# Identifying an OLD Kodak Camera?



## PhotoMama

Hi everyone! I just acquired an old Kodak Camera from someone today, and I have no clue as to where it came from, its age, value, or anything! First, its got a brown leather box with it, the strap on that is broken, but otherwise in good shape.

The camera itself is 4 and a half inches length across (5 if you count the rangefinder on the side) its width is 2 and a quarter inches, and the height is 6 inches tall. Its very heavy, I would say it weighs atleast a pound. When you pull the door down, there is a little metal plate inside that says 

Kodak A.G.
Dr. Nagel-Werk Stuttgart
Made in Germany


Around the lens part, it says KODAK then Compur, then it says Kodak-Anastigmat f: 4.5 = 13.5 cm No 1087677. On the strap of the camera, is stamped 33. and on the rangefinder it says Kalart Synchronized Range Finder, made in the U.S.A.

When you pull the inside part out, there is this accordian (sp?) style paper that comes out, and the backside, has a small door that opens, and you pull a tab forming a box, I suppose you probably looked through it, to take the picture? 

On the bottom of the leather box it says
Case made in U.S.A by
Eastman Kodak
Rochester NY


Anyone have ANY clue what sort of camera this is? I'm a Nikon girl myself, so I really know very very little about Kodak camera, let alone vintage ones. Any help, would be greatly appreciated!!!


----------



## oldnavy170

If you take a photo of the camera and post it you might find more people to identify it.  Good luck.


----------



## PhotoMama

Sure! Here is a picture of the front, without being pulled out.


----------



## Alpha

Flippin weird. Looks kinda like a baby speed graphic. Wait for Mitica to weigh in on this one...he'll know.


----------



## Mitica100

What you have is a Kodak Recomar model 33, made between 1935 and 1940 by Dr. Nagel-Werk in Stuttgart (as you mentioned). It was pretty popular back then and Kodak wanted to make an entry into the compact folding precision cameras with it. The negative size is 3.75 in. by 4.75 in.

Hope this helps.


----------



## Helen B

Mitica100 said:


> ...The negative size is 3.75 in. by 4.75 in.



I hope that you don't mind me asking, but is that a typo for 3¼ x 4¼? If it is, then Efke are still cutting film to that size, and it is available from Freestyle, I think.

Good luck,
Helen


----------



## Mitica100

Helen B said:


> I hope that you don't mind me asking, but is that a typo for 3¼ x 4¼? If it is, then Efke are still cutting film to that size, and it is available from Freestyle, I think.
> 
> Good luck,
> Helen


 
I rarely take a 7 for a 2 but there it was! Helen, you are absolutely correct. It is a 3.25 by 4.25 inch size. That was a 'get-ready-for-the-coffee-shop' sort of a rushed reply and I did the typo. Thanks for correcting it and I don't mind you ever asking.


----------



## luis_relampago

wow what a beauty! congrats and enjoy. If you decide to take pictures with it keep us posted, I would love to see the ending results.


----------



## PhotoMama

Thanks everyone! Just wondering about its age, and origin was driving me nuts! I really dont know what I'm doing to do with it. I dont even know if it works, how do I find out? There isnt exactly a power button or anything,lol. it would be very neat it I could get it to work, considering its nearly 70 years old. If not, than I guess I'll sell it, and someone else who appreciates old camera more than me, might have better luck with it!

**STORED DATA**:
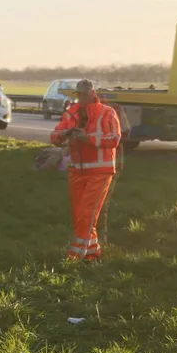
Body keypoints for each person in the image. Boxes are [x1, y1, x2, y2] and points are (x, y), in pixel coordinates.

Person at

**ACTION ITEM A**:
In the thread about identifying the old Kodak camera, what model does Mitica100 say the camera is?
**ACTION ITEM B**:
Write the next part of the forum thread about identifying the old Kodak camera, picking up after its final post.

**REPLY A**:
A Kodak Recomar model 33

**REPLY B**:
I wish there was a way to see all the pictures that have ever been taken with this camera,what a story it would tell. Its so strange to think about this camera taking pictures of people during World War II, and the depression! Thanks again for the info.


----------



## Joxby

You can either download or open a pdf of the camera manual...

here
 
it might help you decide if its operable or not..


----------



## Alpha

Send it to me...I'll tell you if it's operable.


----------



## nealjpage

MaxBloom said:


> Send it to me...I'll tell you if it's operable.



Always the altruist, Max!


----------



## IanG

I've been compiling data on these Kodak (Nagel) and other Avus type 9x12cm cameras. I have two myself, a Rodenstock and an Orion Werks

Your camera is unusual because unlike all the other German 9x12's it has a range-finder.

Without trying the camera and seeing the results its difficult to guess how good your lens is, Kodak Nagel 9x12's were also fitted with Zeiss Tessr's and Schneider Xenars, and cheaper versions with a Nagel Laudar.

Film is easy to buy in Europe, and I have a few boxes of Foma 200 for mine, but I also have a 6x9 roll film back.

You have *HAD* a good camera and if you have some plate/film holders its worth trying. It should be capable of good high quality images - very definitely on a par with a Speed/Crown Graphic with similar vintage lenses.

Ian


----------



## montresor

Really cool camera! How did you come across it?


----------



## IanG

There are a lot of 9x12 cameras on Ebay all the time. You need to search ebay worldwide as only afew were imported into the US.

They vary mainly by the quality of lens and shutter fitted, a good one sells for about $50-$100, although some sellers ask a lot more for the better Zeiss, Voightlander, Nagel models.

Ian


----------



## shorty6049

that looks like a cool little camera, not to get off your topic or anything, but i got this one for 10 dollars at a camera show last summer-  It looks similar to yours, as it has the focusing track and pop-up viewfinder, dont really know much about this one other than its old and took film that isnt really made anymore...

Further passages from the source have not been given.